## Aufgabenstellungen:
A – An welchem Ort findet die Himmelfahrt Jesu bei Matthäus laut dem Bibelessay zu Matthäus 28, 16–20 statt?
B – Führen Sie den Bibelessay zu Matthäus 28, 16–20 im Anschluss an seinen letzten Satz weiter.

## Arbeitstext:
((
Bibelessay zu Matthäus 28, 16 – 20

Wer heute in Jerusalem den höchsten Platz auf dem Ölberg besucht, der findet dort noch immer eine runde Kapelle vor.

In dieser Kapelle, so sagt man, sind die Fußspuren Jesu zu sehen, als er sich auf den Weg in den Himmel machte, um, wie es der Epheserbrief sagt, „zu Gottes Rechten zu sitzen und über alle Fürsten und Gewalten, Mächte und Herrschaften und über jeden Namen, der nicht nur in dieser Welt, sondern auch in der zukünftigen genannt wird“, zu herrschen.

Gerhard Langer
ist katholischer Bibelwissenschaftler und Judaist

Die große Rede

Ob Jesus je an diesem Ort war, ist mehr als umstritten. Doch darum geht es nicht. Die Himmelfahrt Jesu ist ein Ereignis, das die Historie hinter sich lässt, das sich vielmehr im Bereich der Selbstvergewisserung der jungen Kirche abgespielt hat, aber keineswegs bloß auf einer geistigen, sondern sehr konkret politischen und ideologischen Ebene.

Anders als bei Lukas etwa, der die Himmelfahrt auch am Ölberg geschehen lässt, findet für Matthäus das Ereignis auf einem Berg in Galiläa statt. Galiläa und Berg sind hier geradezu Symbolbegriffe. In Galiläa lag das Hauptbetätigungsgebiet Jesu, hier berief er seine Jünger. Auf dem Berg fand die große Rede statt, in der er – modern formuliert – sein politisches, soziales und gesellschaftliches Programm verkündete.

Wie soll es weitergehen?

Diesmal ist die Szenerie ähnlich und doch anders. Zwar hatte Jesus auch schon zu Lebzeiten Macht beansprucht, doch jetzt geht sie weit über das gewohnte Maß hinaus.

Erfüllte Zeit
Donnerstag, 25.5.2017, 7.05 Uhr, Ö1

Drei Teile hat diese Rede Jesu. Einmal geht es um Jesu Vollmacht über Himmel und Erde, dann folgt der Missionsbefehl, alle Menschen zu seinen Jüngern zu machen, sie zu taufen und zu belehren. Daran schließt sich die Vergewisserung an die Jünger an, dass Jesus auch nach seinem Tod nahe ist. Er erweist sich damit über den Tod hinaus als Immanuel, als der „Gott ist mit uns“, als den ihn Matthäus schon bei der Geburt verkündet hat. In der Mitte des Evangeliums meint er (18,20), dass dort, wo zwei oder drei im Namen Jesu zusammen sind, er mitten unter ihnen ist. Die Vergewisserung hat die frühe Kirche offenbar nötig, - jetzt, wo er nicht mehr sichtbar unter ihnen ist. Ohne Zögern berichtet Matthäus nämlich, dass sich die Jünger zwar einerseits vor Jesus voller Ehrfurcht niedergeworfen hätten, dass es aber gleichzeitig Zweifel gab.

Diese Zweifel spiegeln die Unsicherheit einer frühen Gemeinde. Wie soll es nach dem Tod Jesu weitergehen? Ist der Weg richtig? Lohnt es, weiter die Botschaft Jesu zu verbreiten?
))
## Gesammelte Daten:
((
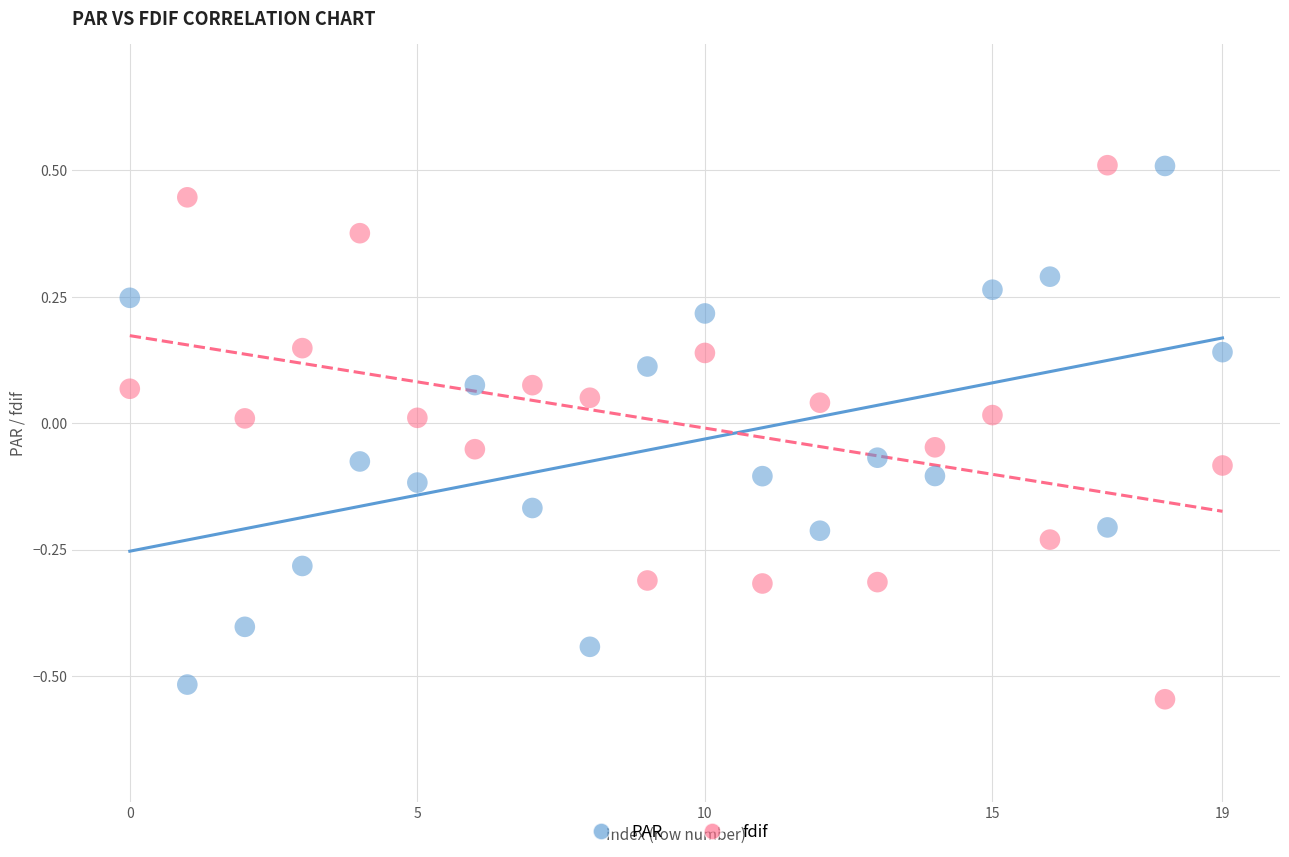

Across all data points, what is the range of Y values (max minus min)?

1.1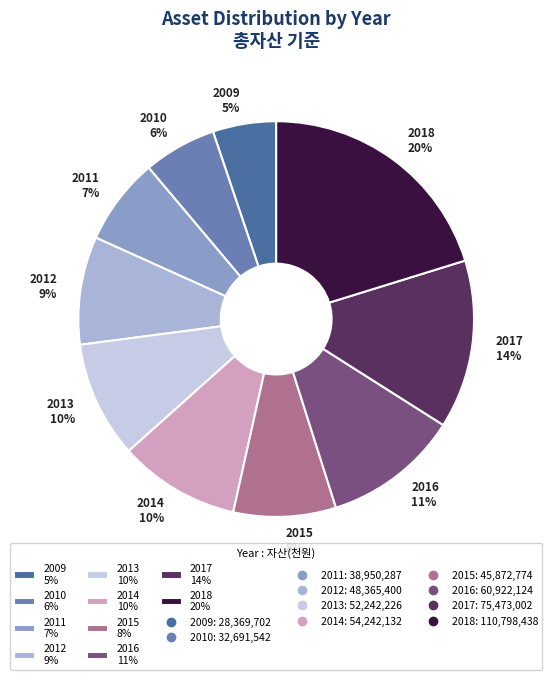

Between 2018 and 2014, which is larger?

2018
))
## Lösungen:
A – Auf einem Berg in Galiläa.

B –
Weltweite Mission

Der Evangelist beruhigt nicht nur, er versucht, die Zweifel zu zerstreuen. Der Tod hat Jesus nicht geschwächt, im Gegenteil. Nun ist er erhöht, sitzt zur Rechten Gottes, wie es im Ersten Testament der Psalmist einst in Ps 110 ausgedrückt hat. Dieser Psalm ist nötig, um das Matthäuswort zu verstehen. Dort wird der messianische König erhöht und Gott legt ihm seine Feinde symbolhaft zu Füßen. Die Bedrohung des Volkes hat ein Ende. Das Kommen des Messias hat reale Folgen. Es geht um Rettung vor dem allgegenwärtigen Feind. Für das Judentum war damit auch verbunden, dass die Botschaft Israels, ausgedrückt in der göttlichen Weisung, der Tora, zu allen Völkern gelangt. Im Evangelium ist viel von dieser Botschaft enthalten.

Nur die Macht Gottes und nun des Messias Jesus ermöglicht es, dass die Inhalte der Jesusgemeinde sich verbreiten können. Sie stärken die Gemeinde und verkehren die weltliche Macht in ihr Gegenteil. Die römischen Götter und mit ihnen die römischen Besatzer sind genauso machtlos wie andere weltliche Herrscher. Das hat Matthäus schon in der Geburtsgeschichte klargemacht. Was in der Krippe begann, wird nach dem Tod Jesu vollends deutlich. Daraus schöpfen die Jünger Kraft für die weltweite Mission. Die Taufe und die Verkündigung der Lehre Jesu werden als Auftrag formuliert.

Universale Bewegung

Dieser Missionsauftrag ist vielfach kritisiert worden, nicht nur von Menschen außerhalb der christlichen Gemeinschaften. In jedem Fall markiert er einen Einschnitt in der Geschichte der Jesusbewegung. Während dieser sich als Erneuerer des Volkes Israel sah, geht man jetzt weiter darüber hinaus. Das Ziel sind Menschen der unterschiedlichsten Ethnien. Das Christentum als universale Bewegung stellt nun auch nicht die Tora, sondern die Botschaft Jesu in den Mittelpunkt, seine Lehre, die es zu befolgen gilt.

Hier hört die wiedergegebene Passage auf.